Rock 'n' roll didn’t kill the USSR, but it created today's post-Soviet elite
Topic: College of Sciences and Humanities
August 16, 2011
The Beatles, Rolling Stones and the Doors didn't doom the Soviet Union, but they played a role in creating a quasi-legal black market during the 1970s and '80s that vaulted entrepreneurs to become today's business and political elite in post-Soviet nations. So says a Ball State University history professor who grew up in the USSR.
In his new book, "Rock and Roll in the Rocket City: The West, Identity, and Ideology in Soviet Dniepropetrovsk, 1960-1985," Sergei Zhuk tells the story of how Soviet youth were immersed in Western culture despite living in a closed city far from more modern Moscow.
At the same time, he examines how this hunger for Western goods led to a black market sanctioned by the KGB and Communist Party and how members of what Zhuk terms the "disco mafia" used this new economic system to hone political and entrepreneurial interests.
Zhuk believes the members of the disco mafia eventually became business and political giants.
"Originally, I wanted to write a book about the impact of music on Soviet youth, but my focus changed as I moved from the Soviet Union to America to work as a college professor, " Zhuk explains. "The book is dedicated to the young people who grew up in provincial Russia listening to rock music far from Moscow — the city that Westerners visit the most.
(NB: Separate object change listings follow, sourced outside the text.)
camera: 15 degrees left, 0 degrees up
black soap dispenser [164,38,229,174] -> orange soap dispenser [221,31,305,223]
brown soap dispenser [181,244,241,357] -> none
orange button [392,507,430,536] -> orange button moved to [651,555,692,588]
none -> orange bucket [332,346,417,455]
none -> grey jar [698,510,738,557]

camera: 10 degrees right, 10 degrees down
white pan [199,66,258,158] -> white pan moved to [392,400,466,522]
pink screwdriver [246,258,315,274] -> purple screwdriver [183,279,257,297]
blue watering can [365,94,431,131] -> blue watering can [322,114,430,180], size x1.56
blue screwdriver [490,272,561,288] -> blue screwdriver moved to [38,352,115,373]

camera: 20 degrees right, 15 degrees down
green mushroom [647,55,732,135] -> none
In communities outside of Moscow, there wasn't even running hot water or street lights."
Now in his early 50s, Zhuk culled the book from about 200 interviews with fellow Soviet youth who were enamored by everything Western, ranging from the music of the Beatles to the movie "Jesus Christ: Superstar."
He centers his story on what is now the industrial center of Ukraine. Dnipropetrovsk was one of the key centers of the nuclear, arms and space industries of the former Soviet Union. In particular, it is home to Yuzhmash, a major space and ballistic missile designer and manufacturer. Because of its military-related industries, the city was a closed to Western visitors until the 1990s.
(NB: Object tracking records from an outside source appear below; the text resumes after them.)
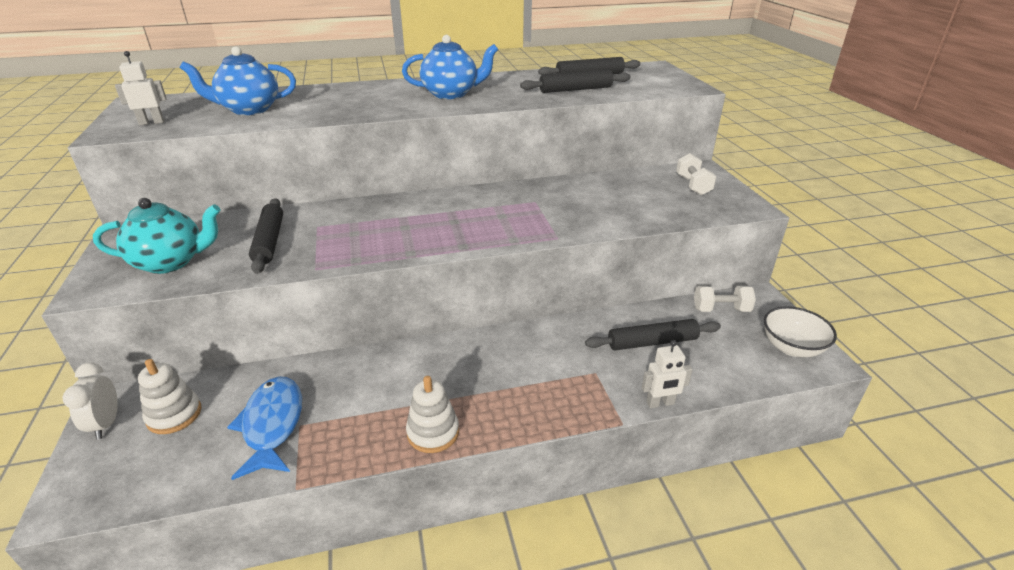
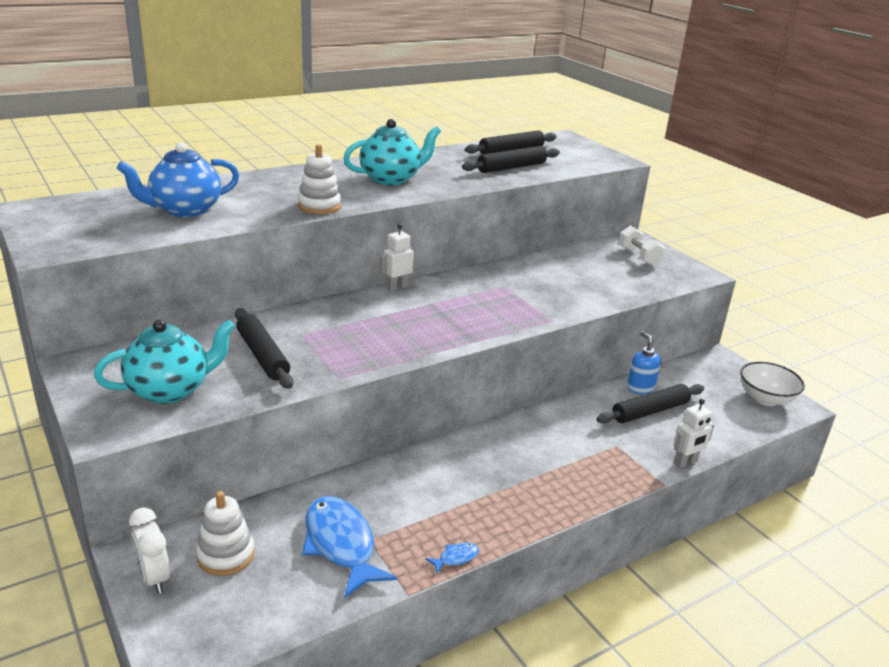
camera: 20 degrees left, 5 degrees down
white robot [115,51,167,125] -> white robot moved to [379,224,415,292]
blue teapot [402,35,498,99] -> turquoise teapot [344,119,441,185]
white stacking toy [406,376,459,453] -> white stacking toy moved to [298,144,342,214]
white dumbbell [694,286,756,312] -> none
none -> blue fish [426,543,479,573]
none -> blue soap dispenser [627,331,661,394]

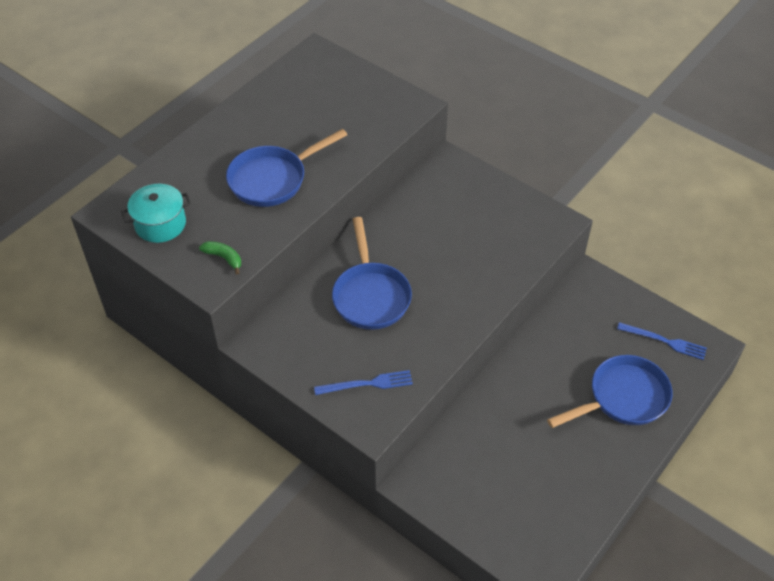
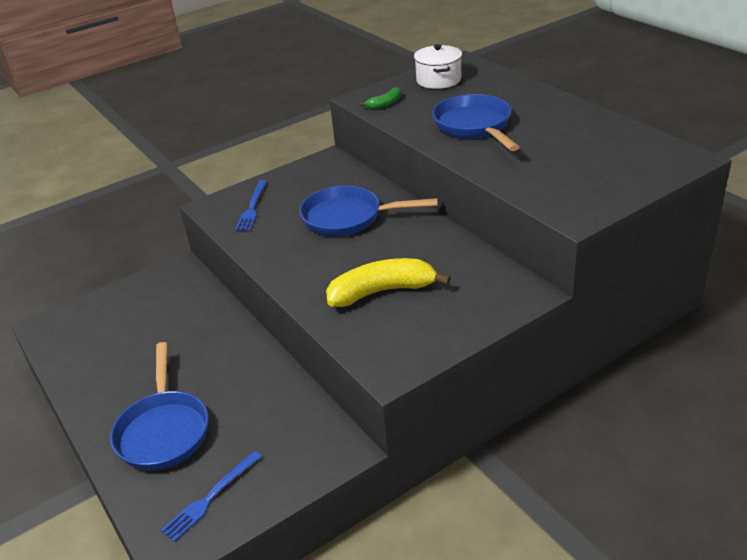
camera: 110 degrees right, 15 degrees down
turquoise pot [121,184,191,243] -> white pot [414,44,462,89]
none -> yellow banana [326,258,451,307]

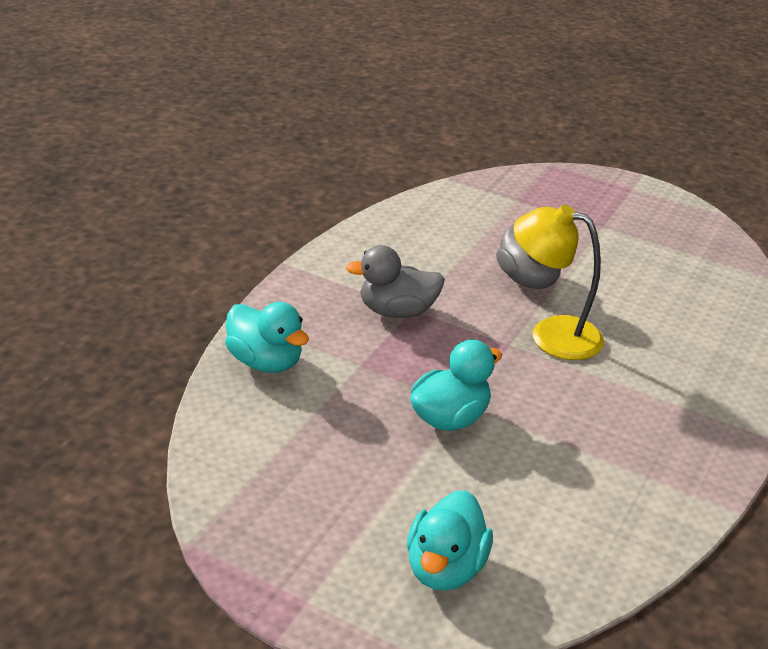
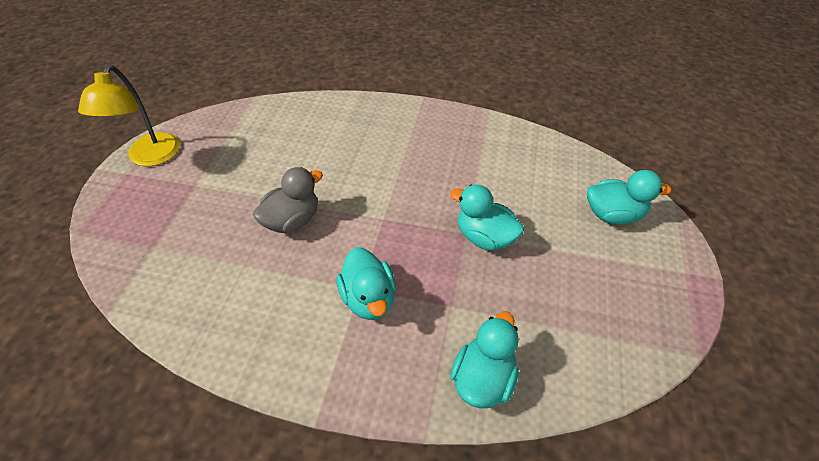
camera: 105 degrees left, 15 degrees up
grey duck [346,245,445,318] -> turquoise duck [337,247,396,320]
yellow lamp [514,205,604,360] -> yellow lamp moved to [78,65,180,166]

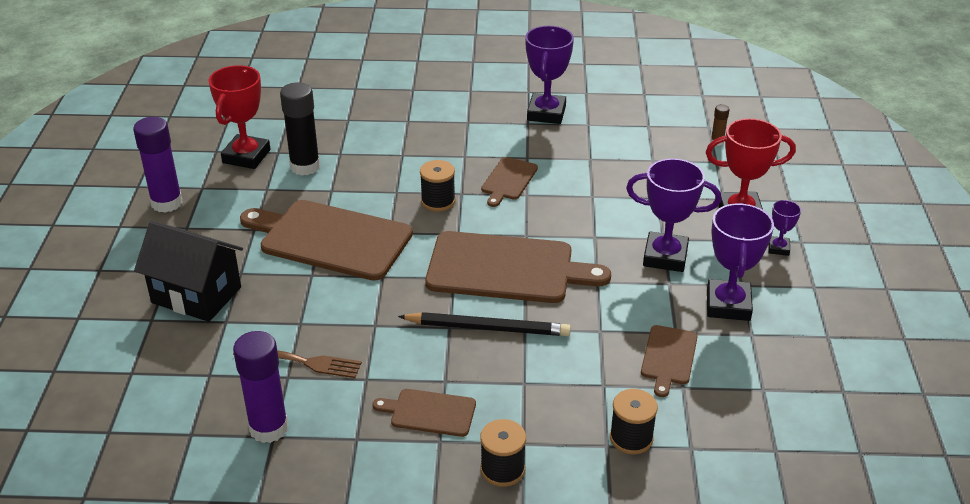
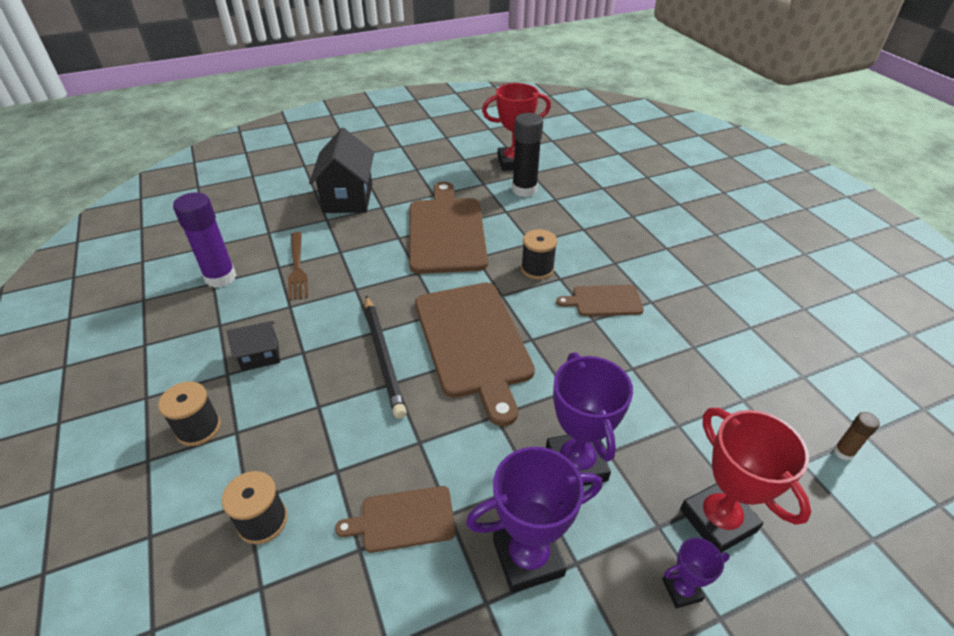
camera: 65 degrees right, 5 degrees up
purple glue stick [133,117,183,213] -> none
brown cutting board [372,389,476,437] -> black house [227,321,280,371]
purple trophy [525,26,574,124] -> none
Zhuk says that while the official Soviet doctrine was to bar pro-Western influences, records, movies, books and magazines from the U.S. and England were provided to the sons and daughters of engineers, scientists and others working in the otherwise security sensitive factories.
"When we were growing up, we consumed everything from the West that we could get our hands on," said Zhuk, who as a youth in the 1970s once had more than 2,000 records. "At first, it was the Beatles and Rolling Stones, and then later other British bands. First, we listened to the music and then took English lessons so we could read the liner notes when albums added those."
Soviet youth would pack clubs to show off their black market clothes while listening to records purchased from the same people, he said. By the mid-1970s, the parties and clubs moved from the music of heavy metal songs by Deep Purple and Sweet to disco.
Zhuk recalls the era was full of complications and seeming contradictions.
"The KGB tried to control the black market while the Communist ideologists' official careers depended on the success of the disco parties," he said. "They depended on music material, which came mainly from the black market because ‘Melodia' was the state-owned label that provided the Soviet consumers with the old and out dated music, lagging behind the development of western popular music."
Zhuk's research led to KGB and Communist Party archives, which showed him that members of the disco mafia learned their business skills by arresting those trafficking, seizing their illegal goods and then reselling them. Mafia members also traded their own imported items on the black market and operated youth clubs.
As a result, during the late-Communist era those early entrepreneurs had the ability to transform themselves into today's economic kingpins, he said.